New feature in version 1.3 is possibility of limit Isolate box to one or more cpu or memory node. This functionality is provided by _cpusets_ kernel mechanism and is now integrated in isolate. It is allowed to set only `cpuset.cpus` and `cpuset.mems` which should be just fine for sandbox purposes. As kernel functionality further description can be found in manual page of _cpuset_ or in Linux documentation in section `linux/Documentation/cgroups/cpusets.txt`. As previously stated this settings can be applied for particular isolate boxes and has to be written in isolate configuration. Standard configuration path should be `/usr/local/etc/isolate` but it may depend on your installation process. Configuration of _cpuset_ in there is really simple and is described in example below.
- **cpuset.cpus:** Cpus limitation will restrict sandboxed program only to processor threads set in configuration.
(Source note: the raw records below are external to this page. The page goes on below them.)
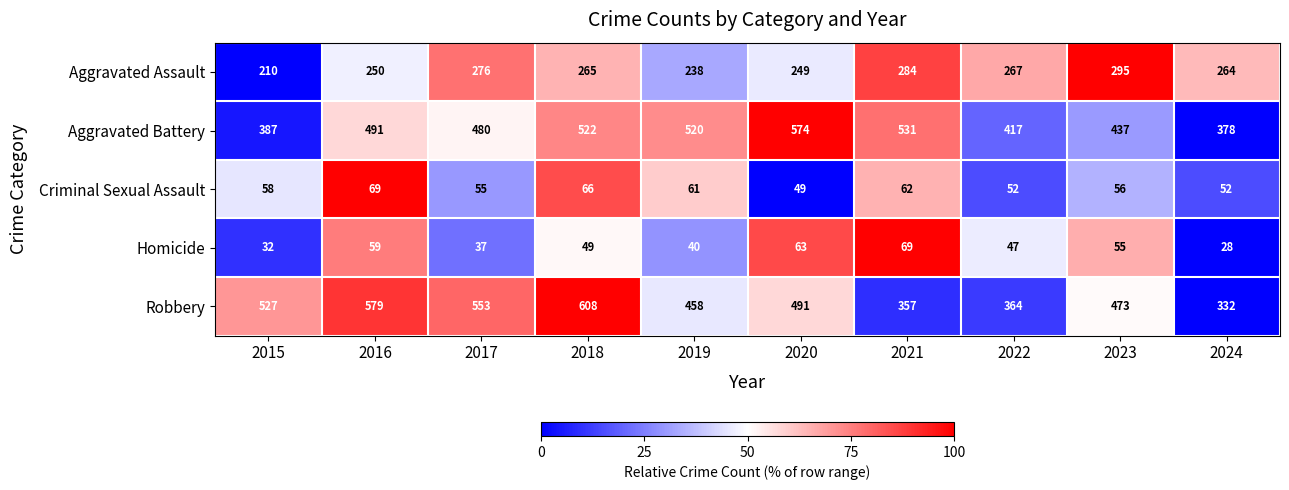

Which category has the highest value across all series?

2018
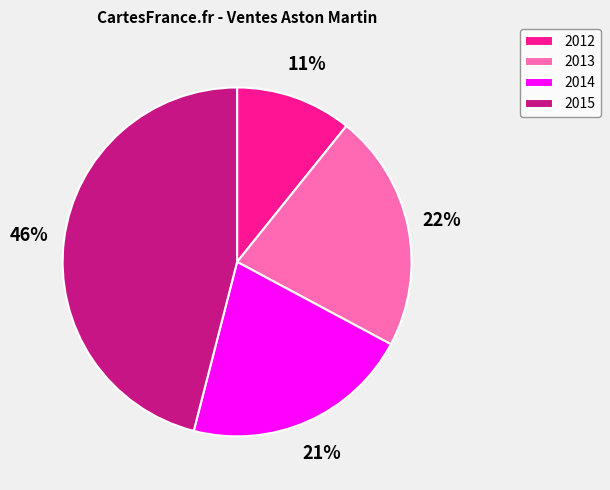

The 2014 slice represents 32% of the pie. True or false?

False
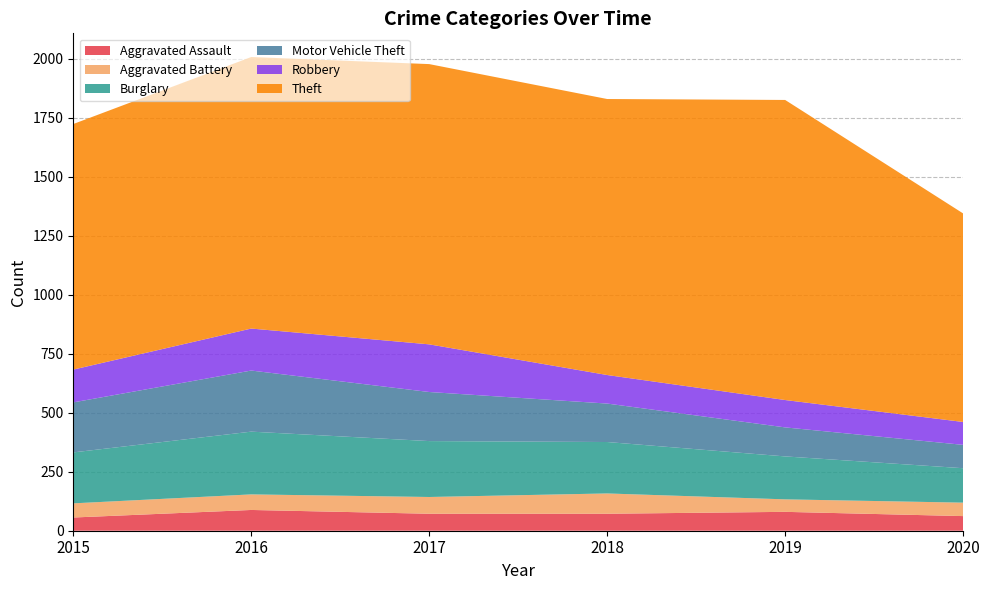

Reading left to right, extract all data points from this chart.

Aggravated Assault: 2015=56	2016=88	2017=72	2018=72	2019=80	2020=62
Aggravated Battery: 2015=60	2016=66	2017=71	2018=86	2019=53	2020=57
Burglary: 2015=216	2016=266	2017=237	2018=218	2019=182	2020=146
Motor Vehicle Theft: 2015=212	2016=259	2017=208	2018=163	2019=123	2020=99
Robbery: 2015=139	2016=178	2017=202	2018=121	2019=116	2020=97
Theft: 2015=1041	2016=1151	2017=1188	2018=1170	2019=1272	2020=884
On hyperthreaded processors this means that all virtual threads are assignable, not only the physical ones. Value can be represented by single number, list of numbers separated by commas or range with hyphen delimiter.
- **cpuset.mems:** This value is particularly handy on NUMA systems which has several memory nodes. On standard desktop computers this value should always be zero because only one independent memory node is present. As stated in `cpus` limitation there can be single value, list of values separated by comma or range stated with hyphen.
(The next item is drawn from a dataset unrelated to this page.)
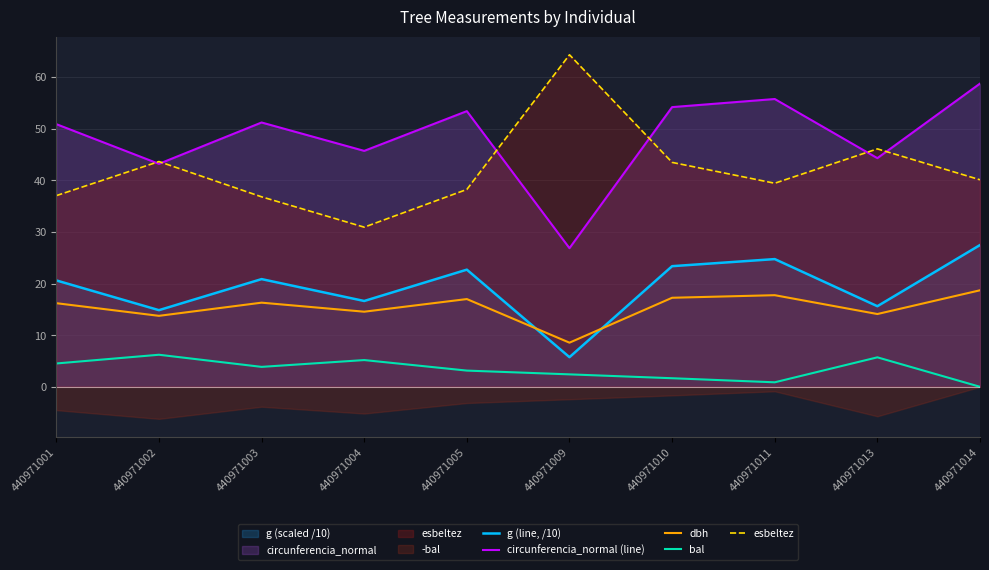

What is the total value across all series at 440971014?

145.0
WrapSharp is sandbox for programs in C# written also in C#. We have written it as a proof of concept sandbox for using in Windows environment. However, it is not properly tested and integrated to the worker yet. Security audit should be done before using in production. After that, with just a little bit of effort integrating into worker there can be a running sandbox for C# programs on Windows system.
Cleaner is integral part of worker which manages its cache folder, mainly deletes outdated files. Every cleaner instance maintains one cache folder, which can be used by multiple workers. This means on one server there can be numerous instances of workers with the same cache folder, but there should be only one cleaner.
Cleaner is written in Python programming language and is used as simple script which just does its job and ends, so has to be cronned. For proper function of cleaner some suitable cronning interval has to be used. It is recommended to use 24 hour interval which should be sufficient enough.
There is a bit of catch with cleaner service, to work properly, server filesystem has to have enabled last access timestamp. Cleaner checks these stamps and based on them it decides if file will be deleted or not, simple write timestamp or created at timestamp are not enough to reflect real usage and need of particular file. Last access timestamp feature is a bit controversial (more on this subject can be found [here](https://en.wikipedia.org/wiki/Stat_%28system_call%29#Criticism_of_atime)) and it is not by default enabled on conventional filesystems. In linux this can be solved by adding `strictatime` option to `fstab` file. On Windows following command has to be executed (as administrator) `fsutil behavior set disablelastaccess 0`.
Another possibility seems to be to update last modified timestamp when accessing the file. This timestamp is used in most major filesystems, so there are less issues with compatibility than last access timestamp. The modified timestamp then must be updated by workers at each access, for example using `touch` command or similar. Final decision on better of these ways will be made after practical experience of running production system.